The following formula in excel
=INT((20.7-19.1)/0.4) gives the answer 3. The correct answer mathematically
is 4.

If you remove the integer function and extend the decimal places it
eventually changes to
3.99999999999999 which explains why the integer function rounds it down.
However the school I went to says that 20.7- 19.1 = 1.6 1.6 /.4 = 4. Thats
4.0000000000000000 not 3.999999999999

Can anyone explain firstly what is happening and then the best approach to
fix it?

Thanks

Tony

 

[Tony Holdgate]

Thanks John,

I was using Excel to illustrate the same problem I was having in Access.
Yes- wrong forum but to fix it in access I used a function (not available in
Excel) to turn the number from a double data type to a single data type.
Trouble is I didn't understand why this fixed it.

Is there a way of doing this in Excel?

Tony

 

[John]

Tony,

Sorry, I don't know too much about how numbers are stored in Access.

I'll take a guess and suggest that numbers in Access may be stored with an
implied decimal point.
That is to say, 9.99 is stored as 999 with the software keeping track of
where the decimal point is during calculations.
Therefore any calcuations is on integers which gives a more accurate result,
especially if the answer is also a whole number or integer.

This was a way to prevent loss of accuracy in such languages as COBOL used
for business use.

Someone who knows more about MS Access may be able to confirm or destroy
this argument.

One way to make your formula work is to add on an itsy-bit, e.g.

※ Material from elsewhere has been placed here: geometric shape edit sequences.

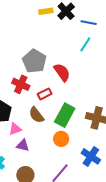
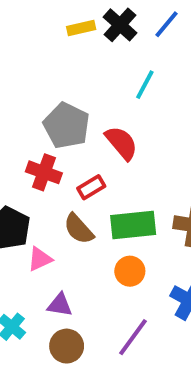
blue line: (89, 23) -> (166, 24), moved, turned -56
cyan line: (85, 44) -> (145, 85), moved
green rectangle: (65, 115) -> (133, 225), turned 60
purple triangle: (23, 145) -> (60, 305), moved

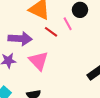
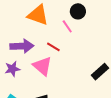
red line: (51, 32) -> (53, 47), moved

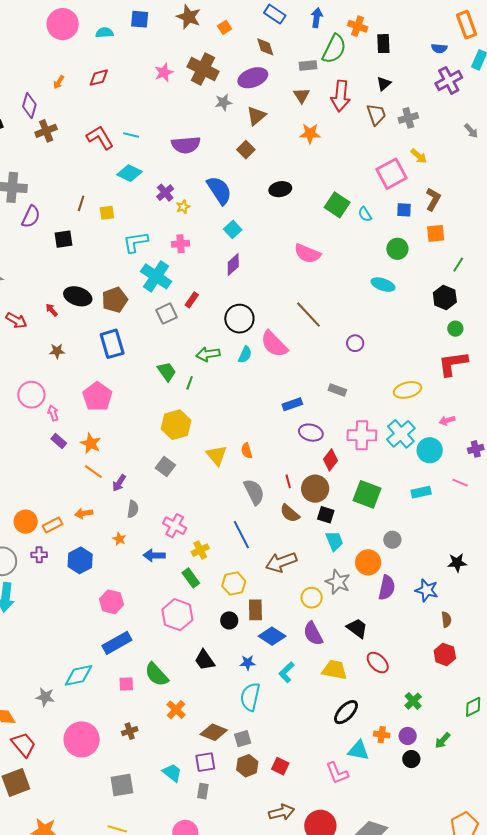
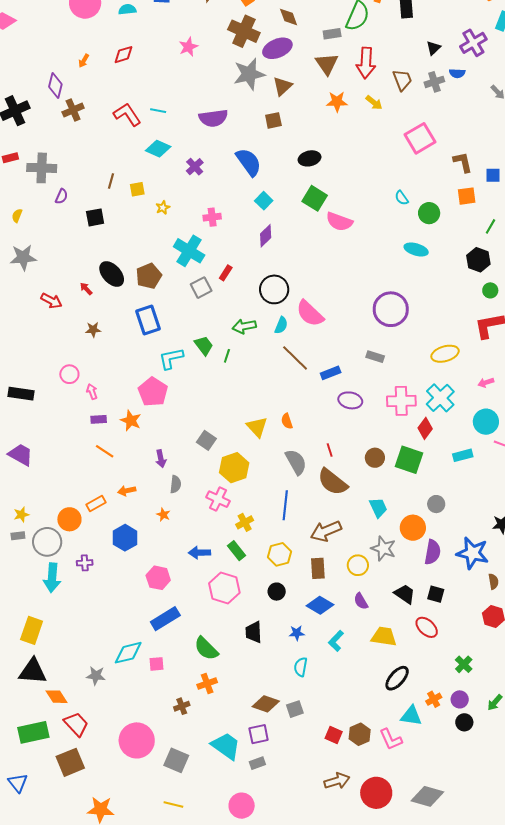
blue semicircle: (439, 48) -> (457, 73), moved
brown cross: (203, 69) -> (244, 31), moved
black triangle: (384, 84) -> (433, 48), moved
brown triangle: (302, 95) -> (327, 64), size x1.4
gray star: (223, 102) -> (249, 74), size x1.8
brown square: (246, 150) -> (273, 120), turned 36
yellow arrow: (419, 156) -> (374, 103), moved
brown L-shape: (433, 199) -> (463, 162), turned -40
green square: (337, 205) -> (315, 198), moved
yellow star: (183, 207) -> (163, 208), moved
blue square: (404, 210) -> (493, 175), moved
cyan semicircle: (365, 214) -> (402, 198), moved
purple semicircle: (31, 217) -> (61, 196), size x0.7
cyan L-shape: (136, 242) -> (171, 358), moved
black ellipse: (78, 296) -> (112, 274), turned 32
brown line: (309, 315) -> (295, 358), moved
purple circle: (355, 343) -> (391, 309), size x2.0
pink circle: (31, 395) -> (69, 374), size x0.7
pink pentagon: (97, 397) -> (153, 392), moved
yellow hexagon: (176, 425) -> (234, 468), moved
purple rectangle: (59, 441) -> (99, 419), turned -42
cyan circle: (430, 450) -> (486, 422), moved
red diamond: (330, 460) -> (425, 428), moved
orange line: (93, 472) -> (105, 451), moved
purple arrow: (119, 483) -> (161, 459), turned -42
brown circle: (315, 489) -> (375, 458), moved, size x0.7
brown semicircle: (290, 513) -> (333, 482), size x1.5
black square: (326, 515) -> (436, 594), moved
orange circle: (26, 522) -> (69, 519), moved
blue line: (241, 535) -> (285, 505), turned 36
purple cross: (39, 555) -> (85, 563), moved
blue arrow: (154, 555) -> (199, 553), moved
blue star: (427, 590) -> (473, 553), size x1.4
brown rectangle: (255, 610) -> (318, 568), moved
purple semicircle: (313, 634) -> (361, 601), size x0.7
black trapezoid: (205, 660) -> (254, 632), turned 35
pink square: (126, 684) -> (157, 664), moved
cyan semicircle: (250, 697) -> (301, 667), size x0.7
orange cross: (176, 710) -> (207, 683), moved, turned 30
orange cross: (382, 735) -> (434, 699), turned -35
pink circle: (82, 739) -> (137, 740), moved
brown hexagon: (247, 766) -> (360, 734), moved
cyan trapezoid: (172, 773) -> (226, 746), size x1.5
gray square: (122, 785) -> (176, 760), turned 35
gray rectangle: (203, 791) -> (257, 763), turned 63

=INT((20.7-19.1)/0.4+0.000000000000001)

This is not such a great solution because the itsy-bit will stop working for
larger numbered results.

regards,

John

 

[Harlan Grove]

...
...

INT((10*20.7-10*19.1)/10*0.4)

No, make that

INT((10*20.7-10*19.1)/(10*0.4))

 

[Sandy Mann]

=INT((A1*10^(IF(ISERROR(FIND(".",A1)),0,LEN(A1)-FIND(".",A1)))-B1*10^(IF(ISE
RROR(FIND(".",B1)),0,LEN(B1)-FIND(".",B1))))/(C1*10^(IF(ISERROR(FIND(".",C1)
),0,LEN(C1)-FIND(".",C1)))))

Is there a more elegant way of doing it?

Regards

Sandy

By the mind concentrating powers of the *Send* button I see that the logic
of that formula is wrong, please just ignore it.

My apologies

Sandy

 

[Tony Holdgate]

Thanks all. Great group and appreciate your help

Tony